(Os números e os discursos sobre os mesmos)
Em mais um dia de eventuais maus presságios para a Grécia, apesar da
recente aproximação entre as partes em negociação, Krugman transporta-nos para
um daqueles gráficos que nos mostram histórias mal contadas sobre o que
realmente os Gregos já fizeram na sequência do seu mais que criticado programa
de ajustamento. Não se trata de informação inventada, mas tão só de um conceito
vulgarmente utilizado pelos economistas para neutralizar os efeitos do ciclo
económico sobre os défices públicos primários, que poderemos designar de défice
público privado (sem ter em conta os juros da dívida) corrigido pelo efeito do
ciclo económico. Na verdade, em recessões, o défice público é pressionado
negativamente por receitas fiscais debilitadas pela queda atividade económica e
por despesas sociais acrescidas determinadas pelo impacto social dessas recessões
e o contrário acontece em expansões do ciclo económico. A medida deste défice não
está isenta de dificuldades como qualquer outra imputação, mas é um indicador
correntemente utilizado pelos economistas e pelas organizações internacionais
para neutralizar os efeitos do ciclo económico e medir rigorosamente quem é
pouco ou muito rigoroso nas contas públicas independentemente das conjunturas
que os governos têm de enfrentar. Para além disso, o gráfico de Krugman é
construído com base em informação fornecida pelo FMI. Esta instituição já se
enganou muita vez, veja-se o caso dos multiplicadores keynesianos, mas neste
caso é informação corrente e agilizada por métodos de imputação que não são de
hoje.
Ora, o que o gráfico de Krugman nos dá é simplesmente esta preciosidade:
quando calculámos o défice público primário neutralizando os efeitos da
conjuntura cíclica da economia, observamos tão só que a Grécia é a economia da
zona euro que desenvolve neste momentos excedentes públicos primários mais
altos. A Grécia pode ser acusada de tudo e mais alguma coisa, mas se retirarmos
o efeito da recessão vivida pela economia grega (parte da qual é gerada pelas
políticas de austeridade que lhe foram impostas e que continuam a ser exigidas
nas negociações em curso), a Grécia é quem revela um maior esforço de
consolidação de contas públicas, por muito que isto possa baralhar as mentes
mais desprevenidas.
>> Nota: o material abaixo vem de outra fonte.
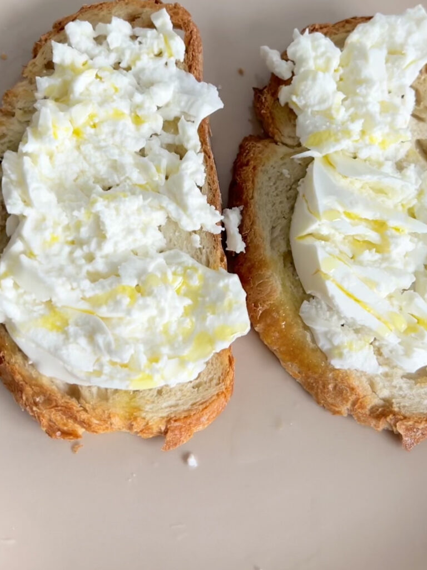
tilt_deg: -76.0
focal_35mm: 26
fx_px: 428
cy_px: 285
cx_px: 214
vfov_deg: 67.3
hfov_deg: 53.1
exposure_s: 1/106
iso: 125
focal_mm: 5.7
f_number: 1.5
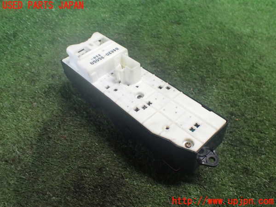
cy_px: 104
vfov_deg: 46.8
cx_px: 138
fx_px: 239
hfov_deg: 60.0
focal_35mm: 30
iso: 800
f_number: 2.3
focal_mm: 5.4
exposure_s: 1/60
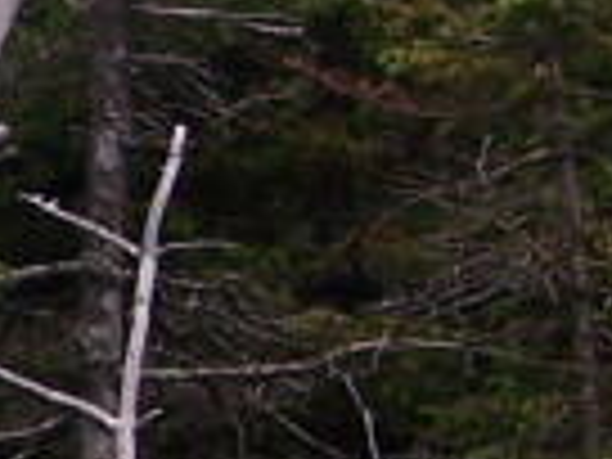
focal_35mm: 287
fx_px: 5074
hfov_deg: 6.7
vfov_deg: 5.2
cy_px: 351
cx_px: -662
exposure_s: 1/1000
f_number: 2.8
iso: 80
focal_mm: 6.3
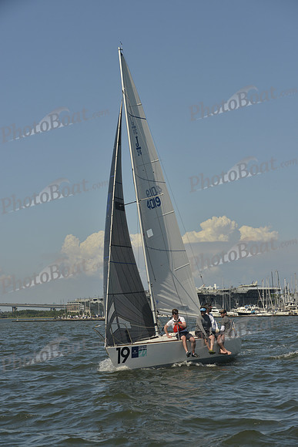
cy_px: 224
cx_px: 149
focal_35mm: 75
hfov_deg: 18.2
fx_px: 931
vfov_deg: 27.0
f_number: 8
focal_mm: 75
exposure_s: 1/1250
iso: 280
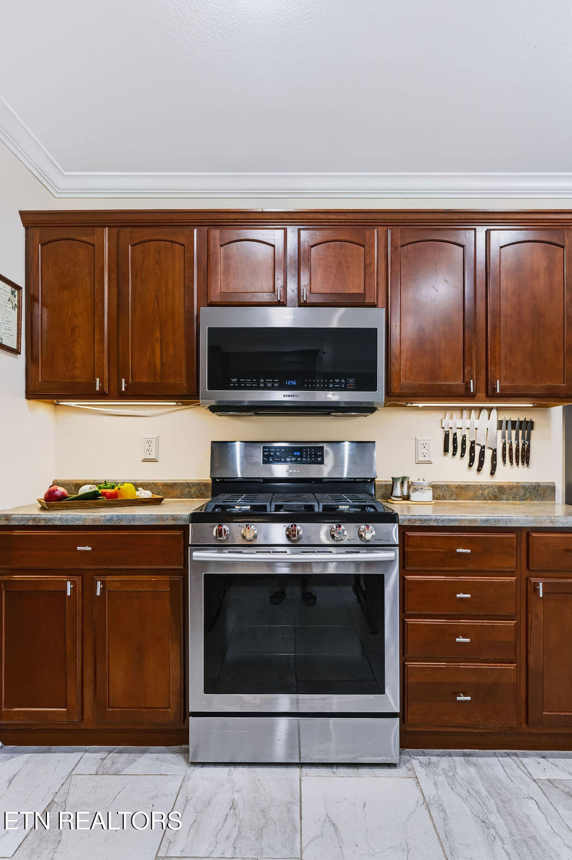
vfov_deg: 73.8
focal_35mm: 24
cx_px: 286
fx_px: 573
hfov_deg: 53.1
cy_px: 430
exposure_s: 1/2000
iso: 640
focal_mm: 24
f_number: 5.6
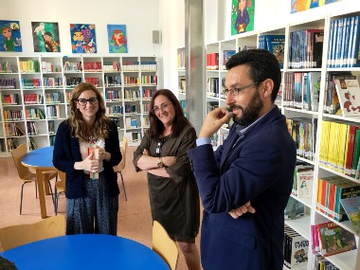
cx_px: 180
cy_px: 135
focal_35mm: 29
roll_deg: +1.1
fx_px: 302
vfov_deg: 48.2
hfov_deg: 61.7
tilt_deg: -11.6
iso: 32
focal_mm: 4.15
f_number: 2.2
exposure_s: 1/17
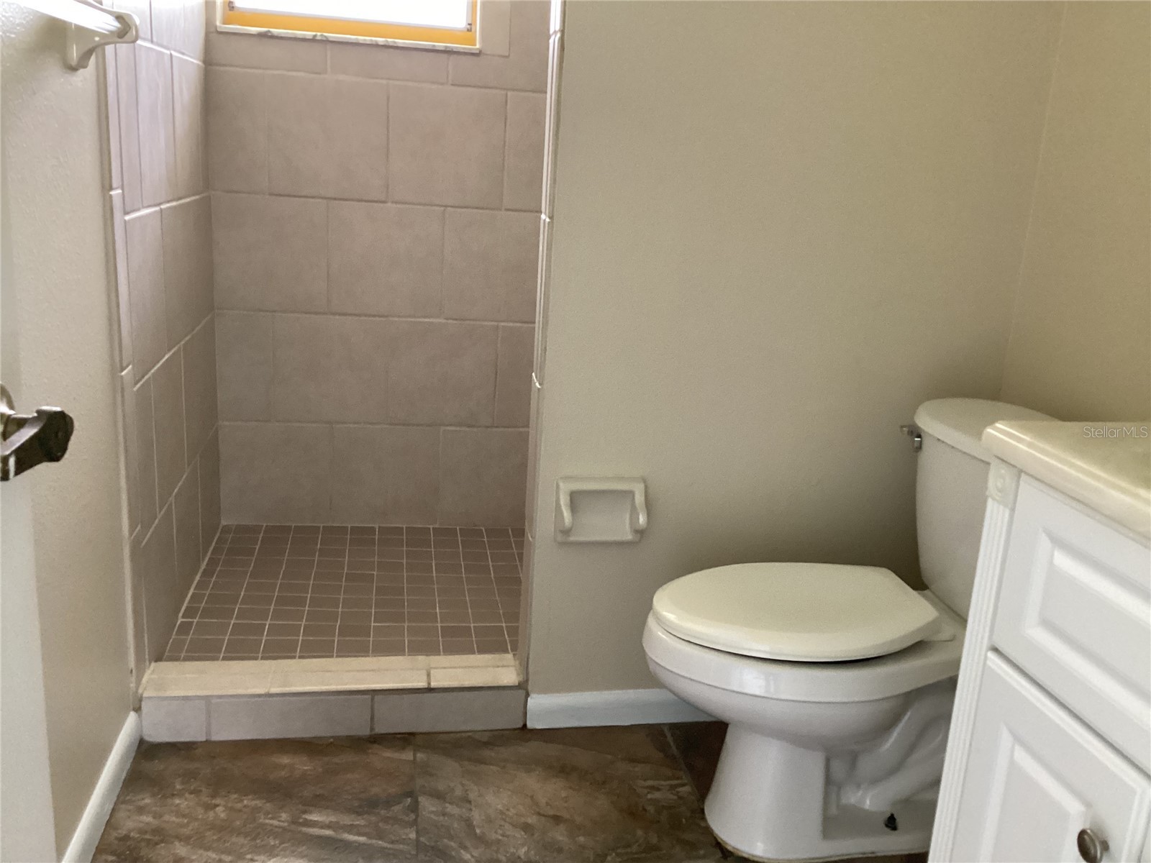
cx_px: 576
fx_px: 1031
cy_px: 432
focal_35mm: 31
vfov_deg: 45.4
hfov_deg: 58.4
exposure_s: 1/30
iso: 400
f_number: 2.4
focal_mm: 3.3
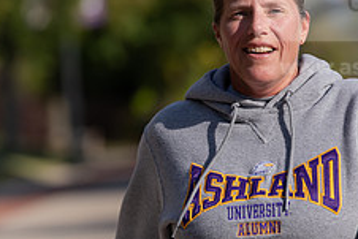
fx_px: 5105
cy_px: 101
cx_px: 208
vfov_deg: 2.7
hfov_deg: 4.0
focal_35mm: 513
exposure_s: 1/800
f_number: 4.5
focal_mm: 200
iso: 250
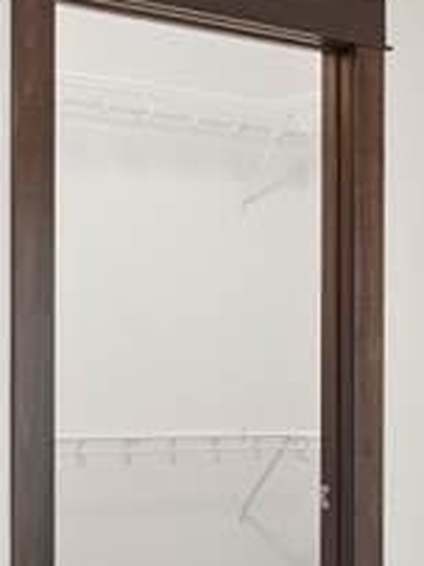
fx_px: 1586
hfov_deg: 13.9
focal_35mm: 97
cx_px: 711
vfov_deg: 20.2
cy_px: 389
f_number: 9
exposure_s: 1/13
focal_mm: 16
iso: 400
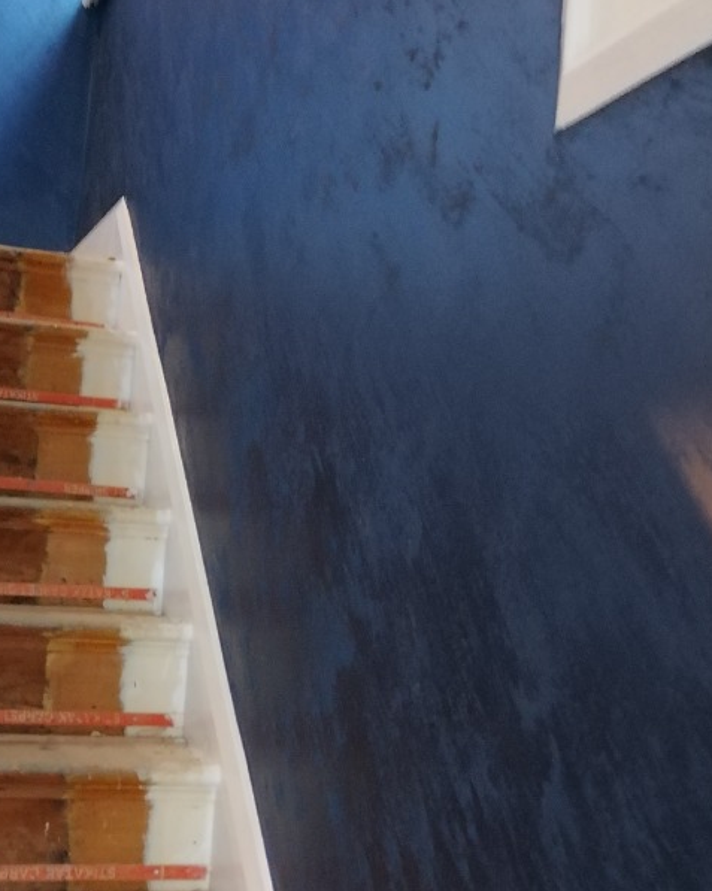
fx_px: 1397
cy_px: 498
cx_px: 269
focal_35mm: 53
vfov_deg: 35.3
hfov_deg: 28.5
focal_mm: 5.4
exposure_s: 1/25
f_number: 1.8
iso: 1000
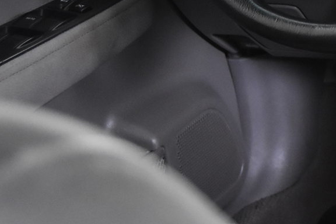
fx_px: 1213
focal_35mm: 130
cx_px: 555
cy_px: -26
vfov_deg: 10.4
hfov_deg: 14.3
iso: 2800
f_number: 3.2
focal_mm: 26
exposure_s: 1/40
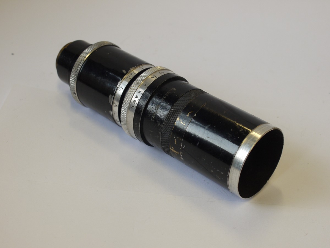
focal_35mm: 60
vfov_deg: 24.4
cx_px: 165
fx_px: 572
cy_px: 124
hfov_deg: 32.2
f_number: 7.1
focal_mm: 30
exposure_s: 1/80
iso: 400
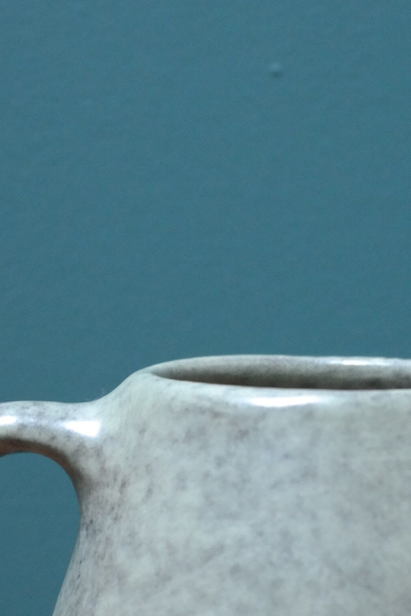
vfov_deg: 19.2
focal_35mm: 105
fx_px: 1798
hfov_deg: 13.0
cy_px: 523
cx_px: 291
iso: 800
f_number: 4
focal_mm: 26
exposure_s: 1/50
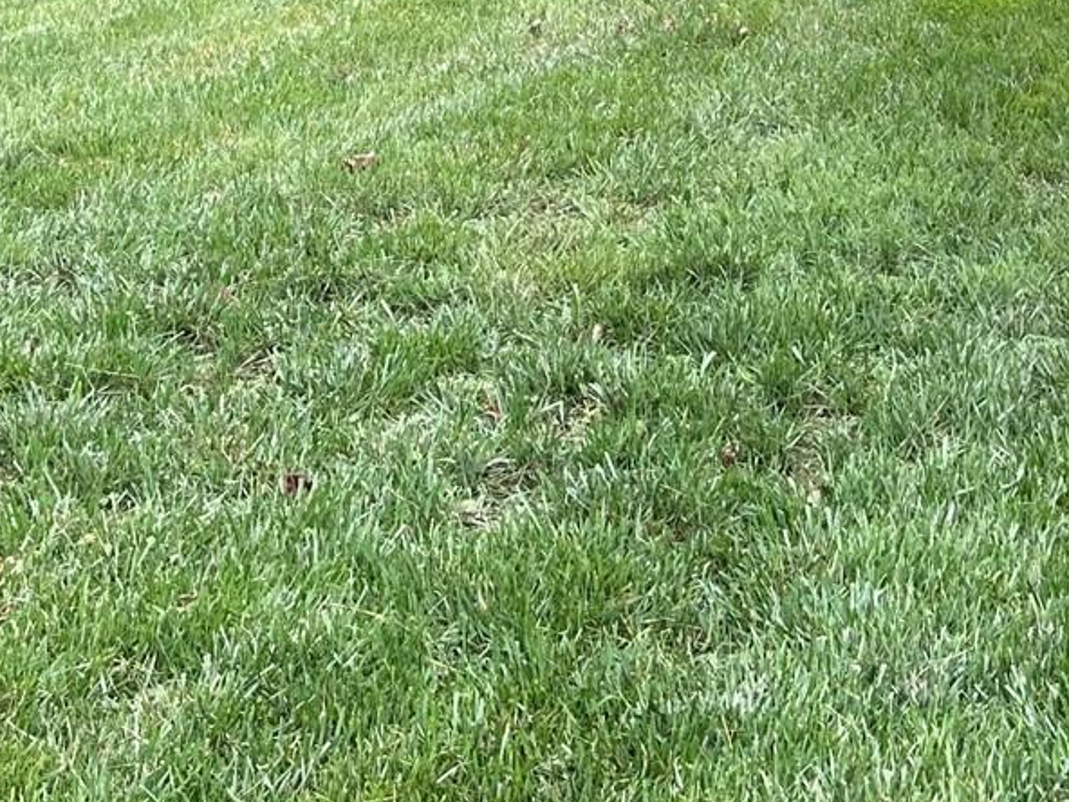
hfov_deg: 23.5
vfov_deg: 16.4
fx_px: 2563
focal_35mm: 83
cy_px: -341
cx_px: 645
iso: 64
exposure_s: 1/121
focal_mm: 6.86
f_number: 1.78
Aliás, a composição do gráfico é reveladora de práticas de
consolidação de contas públicas que não correspondem às cantilenas que nos são
transmitidas.
Essa é precisamente a verdadeira moral da história. O discurso e a
comunicação económica estão preparados para nos passar a mensagem de que os
gregos são intratáveis e permanentemente dispostos a viver do financiamento do
Norte. E que o SYRIZA veio simplesmente exacerbar essa intratabilidade.
Ora, a história está a ser mal contada. Há números que nos são
escamoteados, pelas duas razões expostas no meu post anterior. Primeiro, porque
é necessário mostrar que a austeridade nunca é suficiente, sobretudo com gregos
sempre propensos às tropelias fiscais. Segundo, porque tem vindo a engrossar o
universo dos rendidos aos ditames dos credores que não hesitam em viciar a
interpretação de dados macroeconómicos para agradar a seus amos e senhores.
O gráfico de Krugman é mais uma demonstração de quão viciada é ideia de que
os gregos não mexeram uma palha. Aliás, já toda a gente percebeu que se fosse
um governo de direita a representar a Grécia nas negociações em curso para os
valores de diferença em presença já há muito o acordo tinha sido celebrado.